L’organismo di certificazione britannico CARES ha lanciato un servizio di verifica dedicato per supportare le aziende siderurgiche nell’adempimento del Meccanismo di adeguamento del carbonio alle frontiere (CBAM) dell’Unione europea.
Il CBAM è entrato ufficialmente nella sua fase definitiva il 1° gennaio 2026, con l’obbligo di restituzione dei certificati previsto a partire dal 2027 per le emissioni incorporate nelle merci importate nel corso del 2026. Secondo questo quadro normativo, gli esportatori devono presentare dati sulle emissioni verificati in modo indipendente, rendendo la verifica di terze parti un requisito fondamentale.
Il nuovo servizio è studiato specificamente per il settore dell’acciaio e copre materie prime – ghisa, ferroleghe e ferro preridotto (HBI/DRI) –, semilavorati e prodotti finiti in acciaio.

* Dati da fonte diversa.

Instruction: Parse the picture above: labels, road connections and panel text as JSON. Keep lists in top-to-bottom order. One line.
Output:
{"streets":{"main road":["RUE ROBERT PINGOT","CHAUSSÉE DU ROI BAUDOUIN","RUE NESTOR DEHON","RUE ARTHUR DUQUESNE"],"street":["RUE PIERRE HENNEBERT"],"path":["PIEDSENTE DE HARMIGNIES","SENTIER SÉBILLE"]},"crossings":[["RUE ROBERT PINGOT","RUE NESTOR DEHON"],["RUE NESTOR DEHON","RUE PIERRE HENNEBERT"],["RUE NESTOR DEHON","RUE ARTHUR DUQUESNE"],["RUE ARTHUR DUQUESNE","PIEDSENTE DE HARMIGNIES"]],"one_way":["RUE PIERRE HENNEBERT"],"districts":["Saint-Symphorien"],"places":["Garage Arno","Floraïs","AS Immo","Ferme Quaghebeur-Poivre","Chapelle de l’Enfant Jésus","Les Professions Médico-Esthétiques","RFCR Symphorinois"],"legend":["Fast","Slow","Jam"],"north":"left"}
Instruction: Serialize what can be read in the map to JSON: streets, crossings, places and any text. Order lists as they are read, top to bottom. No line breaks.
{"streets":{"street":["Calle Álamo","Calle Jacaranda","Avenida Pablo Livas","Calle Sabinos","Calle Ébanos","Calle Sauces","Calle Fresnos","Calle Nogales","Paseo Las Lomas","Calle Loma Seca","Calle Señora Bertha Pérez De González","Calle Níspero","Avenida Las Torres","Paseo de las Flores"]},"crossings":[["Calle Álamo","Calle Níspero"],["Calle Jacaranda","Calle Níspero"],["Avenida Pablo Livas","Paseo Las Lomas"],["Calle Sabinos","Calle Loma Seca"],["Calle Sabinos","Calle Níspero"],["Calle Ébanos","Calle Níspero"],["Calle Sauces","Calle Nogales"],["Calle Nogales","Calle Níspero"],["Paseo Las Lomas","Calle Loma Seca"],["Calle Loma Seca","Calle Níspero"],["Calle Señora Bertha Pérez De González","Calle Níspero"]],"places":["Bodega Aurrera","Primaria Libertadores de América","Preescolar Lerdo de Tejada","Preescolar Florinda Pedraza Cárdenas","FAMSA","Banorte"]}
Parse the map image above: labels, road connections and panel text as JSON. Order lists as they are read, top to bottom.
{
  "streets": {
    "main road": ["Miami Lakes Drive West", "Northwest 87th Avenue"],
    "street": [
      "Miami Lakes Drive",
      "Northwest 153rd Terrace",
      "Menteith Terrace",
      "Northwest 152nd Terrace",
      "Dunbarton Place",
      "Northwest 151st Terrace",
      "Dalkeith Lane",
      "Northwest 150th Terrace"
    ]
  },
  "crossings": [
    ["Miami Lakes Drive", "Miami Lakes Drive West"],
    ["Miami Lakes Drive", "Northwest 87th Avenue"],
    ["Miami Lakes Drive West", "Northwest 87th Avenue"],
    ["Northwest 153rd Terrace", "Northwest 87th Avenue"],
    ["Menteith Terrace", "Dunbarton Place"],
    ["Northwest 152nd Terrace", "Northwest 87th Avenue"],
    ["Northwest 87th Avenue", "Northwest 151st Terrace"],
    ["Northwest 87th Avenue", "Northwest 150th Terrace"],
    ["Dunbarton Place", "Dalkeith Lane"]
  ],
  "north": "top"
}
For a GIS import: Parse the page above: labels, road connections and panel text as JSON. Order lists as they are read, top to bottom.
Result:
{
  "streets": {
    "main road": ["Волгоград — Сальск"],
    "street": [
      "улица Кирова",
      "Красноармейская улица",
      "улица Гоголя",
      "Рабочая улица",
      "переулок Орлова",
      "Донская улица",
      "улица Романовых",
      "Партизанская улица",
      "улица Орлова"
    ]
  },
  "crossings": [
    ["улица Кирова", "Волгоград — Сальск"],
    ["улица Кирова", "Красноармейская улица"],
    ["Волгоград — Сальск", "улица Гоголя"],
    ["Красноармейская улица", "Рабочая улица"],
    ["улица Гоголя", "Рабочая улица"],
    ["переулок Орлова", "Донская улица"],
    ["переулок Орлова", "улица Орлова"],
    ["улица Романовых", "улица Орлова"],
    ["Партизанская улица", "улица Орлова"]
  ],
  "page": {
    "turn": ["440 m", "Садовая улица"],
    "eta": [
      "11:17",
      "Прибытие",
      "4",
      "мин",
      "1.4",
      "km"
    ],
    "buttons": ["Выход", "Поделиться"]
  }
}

Accreditamento e allineamento normativo
CARES ha avviato il processo presso un organismo nazionale di accreditamento europeo riconosciuto, al fine di garantire la piena conformità ai regolamenti CBAM.
Questo passaggio è essenziale per assicurare che i risultati delle verifiche siano accettati all’interno del sistema dell’Unione europea.
Preparazione al doppio regime CBAM
Guardando al futuro, CARES ha sottolineato che il CBAM del Regno Unito entrerà in vigore il 1° gennaio 2027.
L’organizzazione ha dichiarato di essere pronta a supportare le parti interessate nella gestione di entrambi i sistemi di frontiera del carbonio – quello europeo e quello britannico – mentre l’industria siderurgica accelera la sua transizione verso una produzione sostenibile.